One look at Magda's face and I knew I was done sewing for the time. Her hair was shaggy
like she'd been running her hands through it, again.

"You must come with us. I have to get a quilt. Wish wants me to bring it to the studio. He's
bringing Lena."

"To your studio? Why?" She'd gone down the hall, so I looked at Sam while I found the
bread and a butter knife.

"They found a piece of fabric in her husband's hand. I'm not sure what he's thinking, but
looks like it might be something that both Maggie and Lena have to do with."

"In his hand?" A vision came up that wasn't pretty. I nearly put away the idea of the
sandwich, but with me, hunger for something sweet always overrides whatever's going on. I took a
bite and then a drink of milk. That helped quell the queasy that had started with the vision.

By the time Magda returned with a quilt in a good sized tote, I'd finished my lunch and
cleaned up. Magda said she'd rather I drove, so we went in my car, with her and Sam sitting close
together in the back seat. I wanted to ask questions but had to focus on making the correct turns up
into the hills to the place she'd once described to me as her place of serenity.

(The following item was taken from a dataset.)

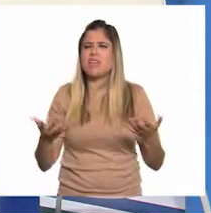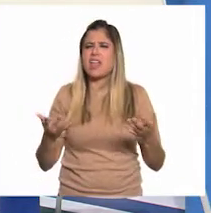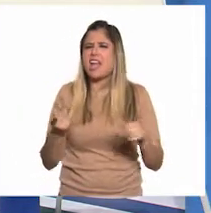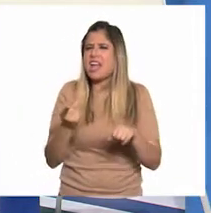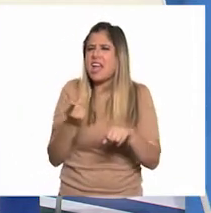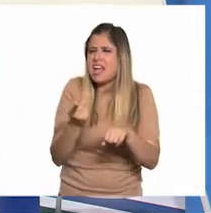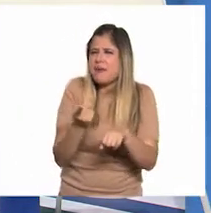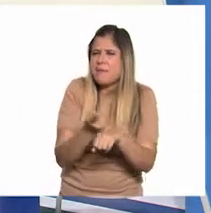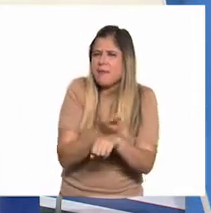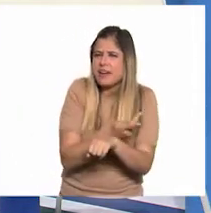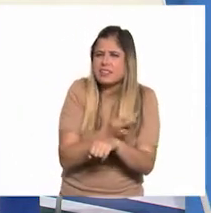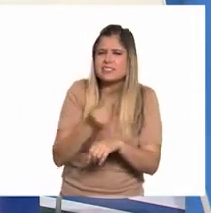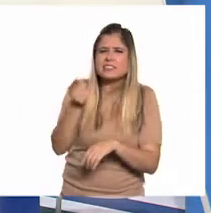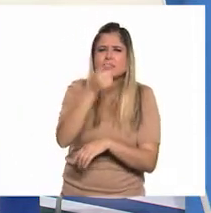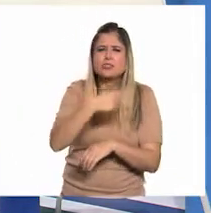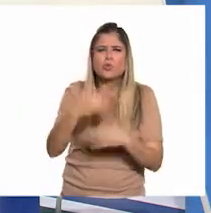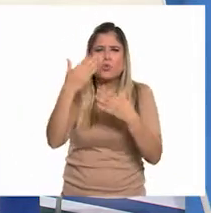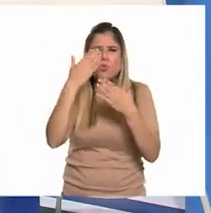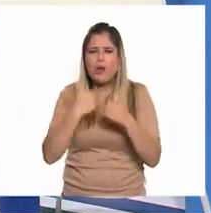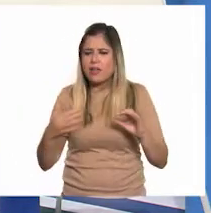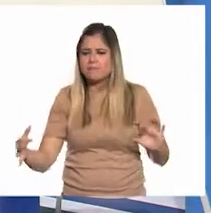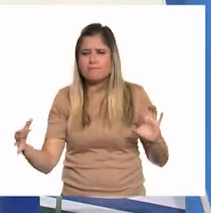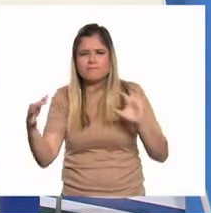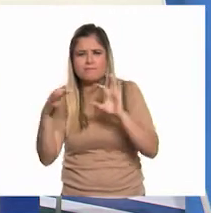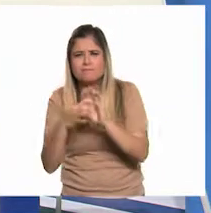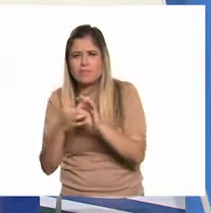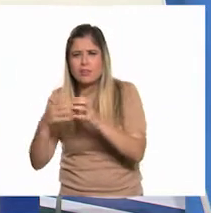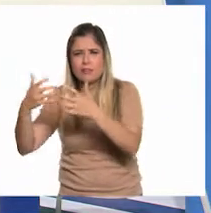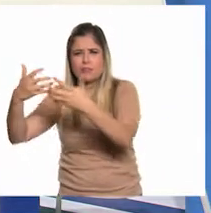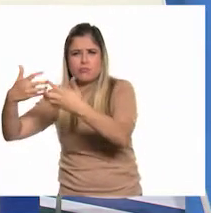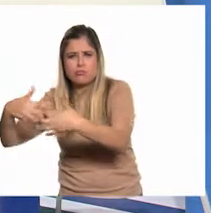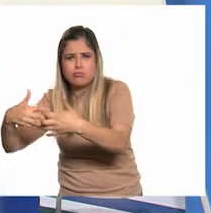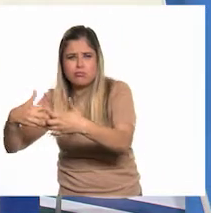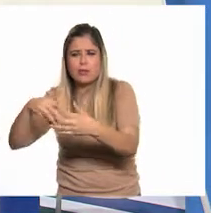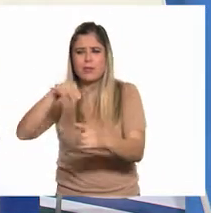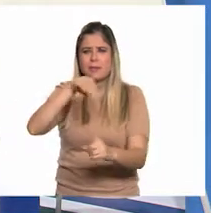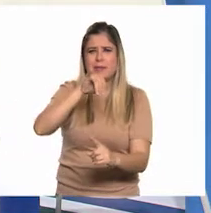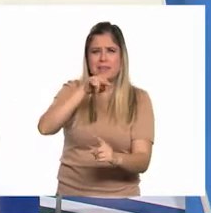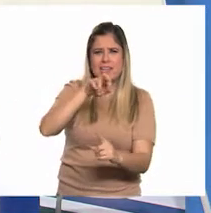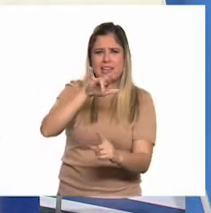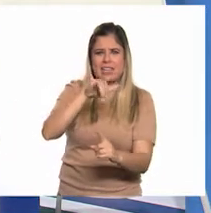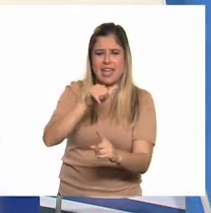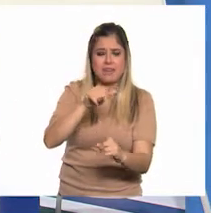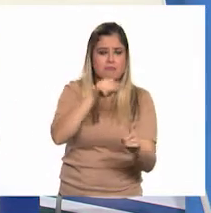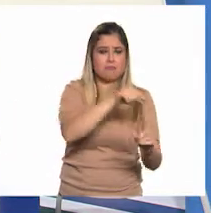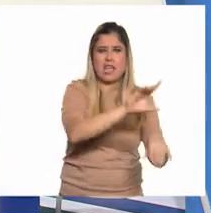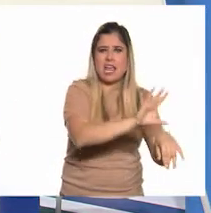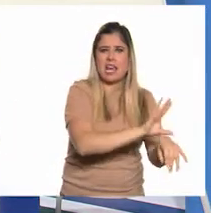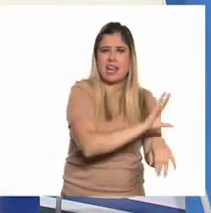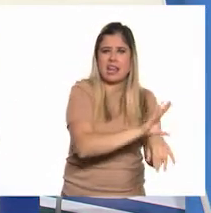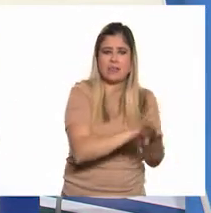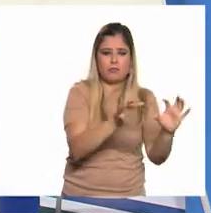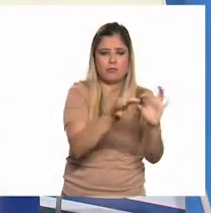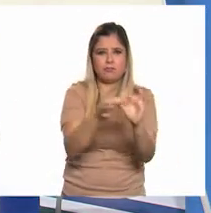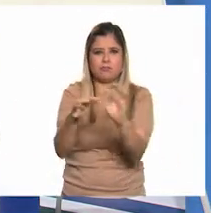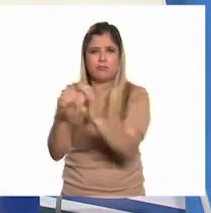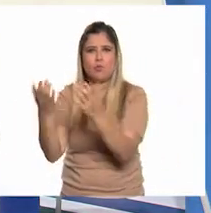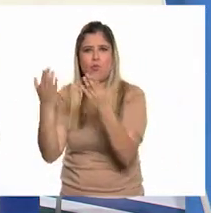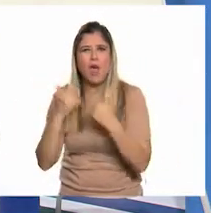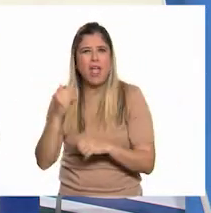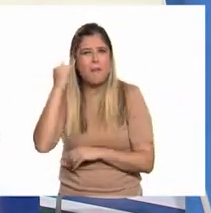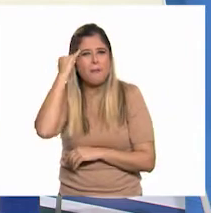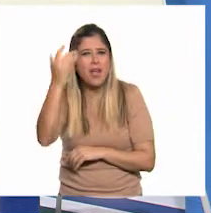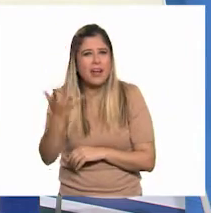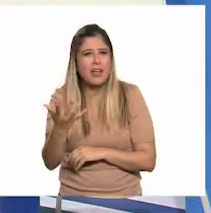si no hubiera esta relación entre industria, minería y energéticos? ¿Y cómo sería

I wondered how she felt about it now, the place where her husband had been murdered
and buried? I hoped today's quest would put the questions to rest, but perhaps I should fear the
answers even more. Magda was so close to Sam's heart.

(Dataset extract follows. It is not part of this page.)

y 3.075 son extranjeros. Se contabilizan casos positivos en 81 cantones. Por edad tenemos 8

What does that quirky Lena have to do with all of this?

I parked beside The Sheriff's car in front of the cabin. Only the sound of nervous breathing
from the backseat was witness that I wasn't alone.

Sam said, "Don't worry, it's gonna be all right."

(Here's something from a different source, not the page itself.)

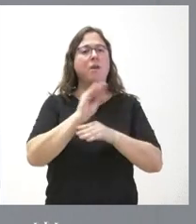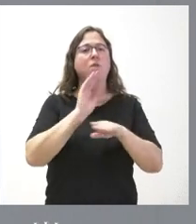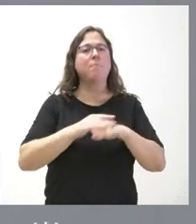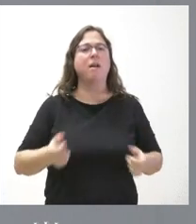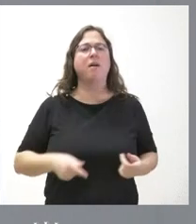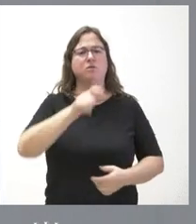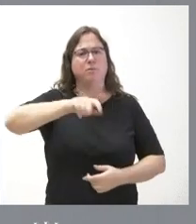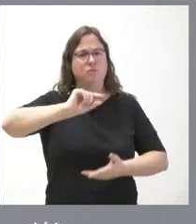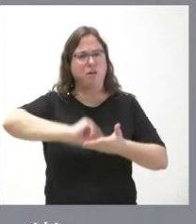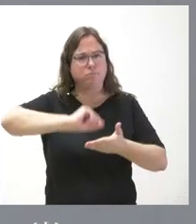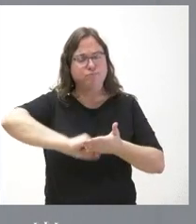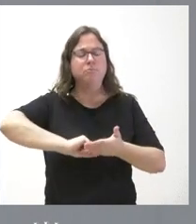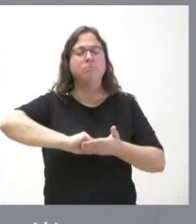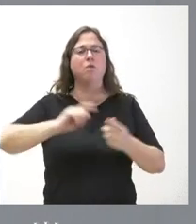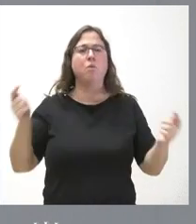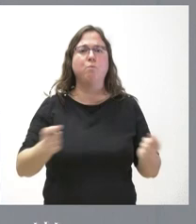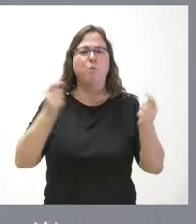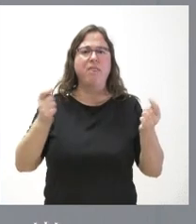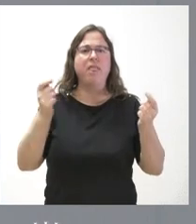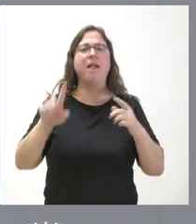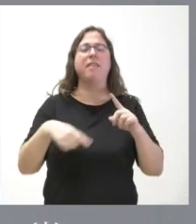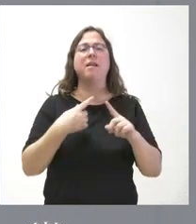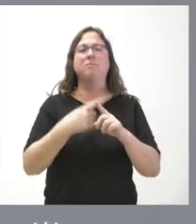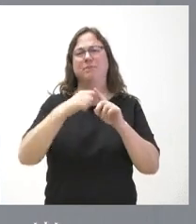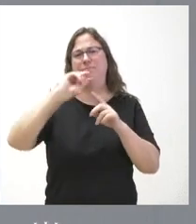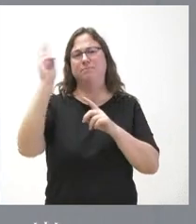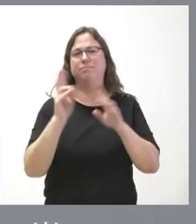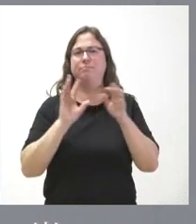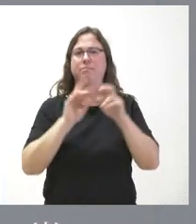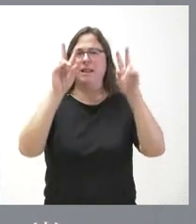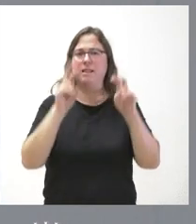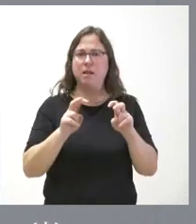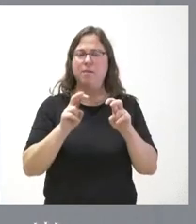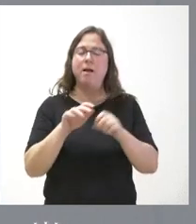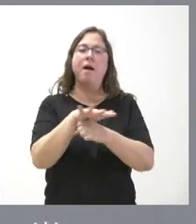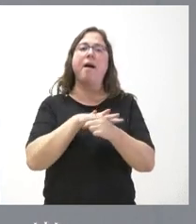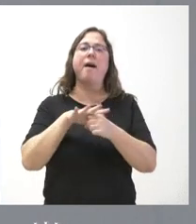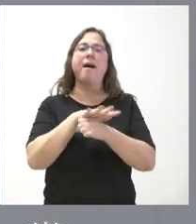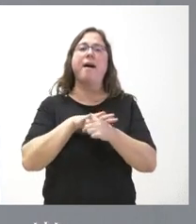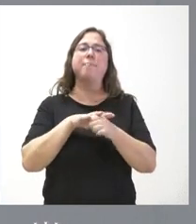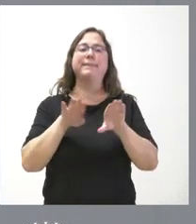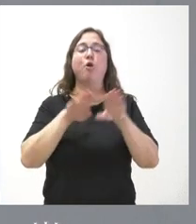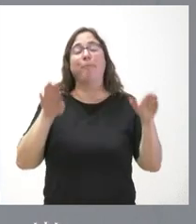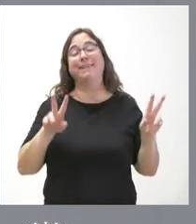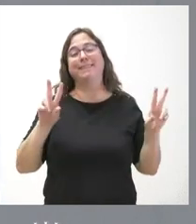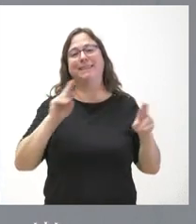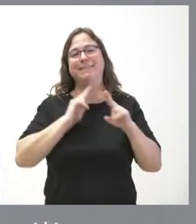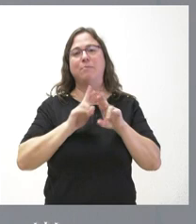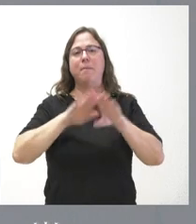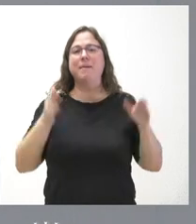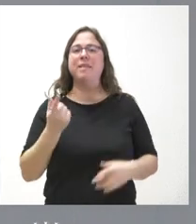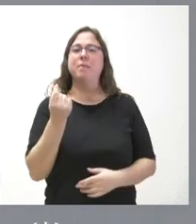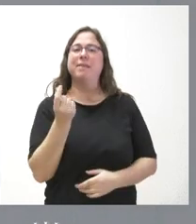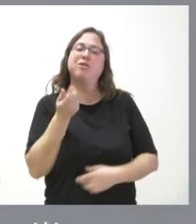de personal, publicidad, así como a tipo de actividades relacionadas con el ámbito de la mesa de los precios en el sector del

Magda didn't answer, but opened the car door, stepped out and reached back in for the
quilt. She stood there a moment, gripping the handles of the bag and looking at the straggly bushes
by the front door. "Gotta neaten that up."

Sam came to stand beside her. "I'm your man." He linked his right hand in her left. I came
up behind them and heard him whisper, "Okay, girl, let's get this over and done with." We went
around the side of the house to the back yard.

Sheriff Kelly and a deputy stood under the apple tree near the empty grave. The hole in the
ground still gaped. The tree looked forlorn, with a few apples hanging. The ones on the ground were
drawing yellow jackets. Their humming was the only sound.

Off to one side were Deputy Bybee and Lena. Sheriff Kelly nodded as we went to stand next
to Lena.

"Our need, now, is to find out what happened, and why," he said. "I have reason to believe,
Lena, that you have the answers."

Lena made as if to leave.

Deputy Bybee held her in place.

Lena sagged in defeat, but not in submission. She shot straight up again, wrenching from
the deputy's grasp. She grabbed Magda's hand and pulled her to the edge of the ragged hole.

"None of them will understand, but you. You have to. It was awful! He's...was...a terrible
man. He scared me!"

Magda pulled her hand free.

Lena screamed, "Don't leave me alone, Mag. Please. I didn't mean to ruin your life!"

Magda reached for Lena's shaking hands, wrapped her own around them.

The sheriff stepped close to them. "Ms. Veil, I have something I want you to see."

She recoiled and shrieked when the sheriff put his hand into his jacket pocket and pulled
out the plastic bag with the piece of fabric in it.

"That don't mean nothing. That's just cloth."

"Magda, I believe you have something in that bag. Can I see it?" When she handed him the
bag, he put it on the picnic table and pulled out the quilt. "Grab the other end here, let's open it up,"
he said to the other deputy.

Lena's body hunched. She opened, then shut her mouth.

The sheriff pointed to a piece in the crazy quilt design, a pale yellow, flowered piece. "Do
you recognize this fabric, Ms. Veil?"

She leaned close to look, twisting her mouth. "Uh, yeah. We all made stuff out of it."

He laid the plastic bag on the quilt, beside the fabric she'd admitted she knew. Though its
contents were brown and dirty, there was enough design left to see that they were the same.